Is $\{\sin^n{(n)}:n\in\mathbb{N}\}$ dense in $[-1,1]$?

Solution 1:

It is very likely that one cannot prove anything rigorous, but here is at least a heuristic showing that the answer to your question is likely to be positive; that is, $\sin^n(n)$ is dense in $(-1,1)$.
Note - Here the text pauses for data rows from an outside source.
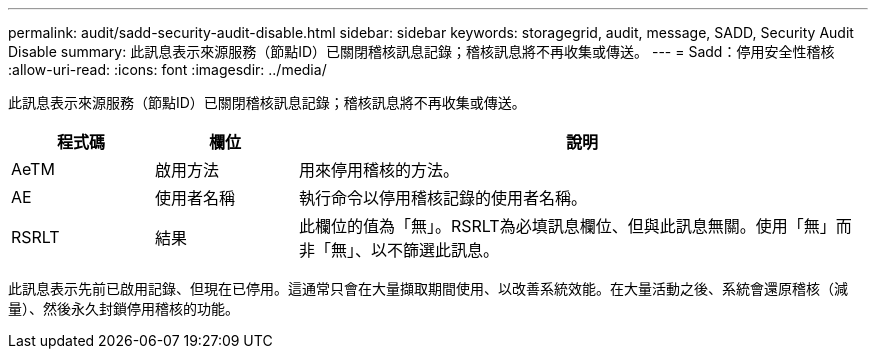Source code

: ---
permalink: audit/sadd-security-audit-disable.html 
sidebar: sidebar 
keywords: storagegrid, audit, message, SADD, Security Audit Disable 
summary: 此訊息表示來源服務（節點ID）已關閉稽核訊息記錄；稽核訊息將不再收集或傳送。 
---
= Sadd：停用安全性稽核
:allow-uri-read: 
:icons: font
:imagesdir: ../media/


[role="lead"]
此訊息表示來源服務（節點ID）已關閉稽核訊息記錄；稽核訊息將不再收集或傳送。

[cols="1a,1a,4a"]
|===
| 程式碼 | 欄位 | 說明 


 a| 
AeTM
 a| 
啟用方法
 a| 
用來停用稽核的方法。



 a| 
AE
 a| 
使用者名稱
 a| 
執行命令以停用稽核記錄的使用者名稱。



 a| 
RSRLT
 a| 
結果
 a| 
此欄位的值為「無」。RSRLT為必填訊息欄位、但與此訊息無關。使用「無」而非「無」、以不篩選此訊息。

|===
此訊息表示先前已啟用記錄、但現在已停用。這通常只會在大量擷取期間使用、以改善系統效能。在大量活動之後、系統會還原稽核（減量）、然後永久封鎖停用稽核的功能。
We want to show that any fixed subinterval $(\alpha,\beta)\subseteq(-1,1)$ contains a number of the form $\sin^n(n)$. Assume for simplicity that $\alpha>0$. Then $\sin^n(n)\in(\alpha,\beta)$ means that $\sin(n)\in(\alpha^{1/n},\beta^{1/n})$. Using Taylor's approximation, the interval $(\alpha^{1/n},\beta^{1/n})$ has length $C(1+o(1))n^{-1}$, where $C=\log(\beta/\alpha)$. Assuming uniform "distribution" of $\sin(n)$ in $[-1,1]$, the "probability" that this happens is $0.5C(1+o(1))n^{-1}$. The sum of these "probabilities" diverges (as so does the harmonic series $\sum n^{-1}$), and this shows that the event in question is likely to happen infinitely often; that is, our interval $(\alpha,\beta)$ is likely to contain infinitely many numbers $\sin^n(n)$.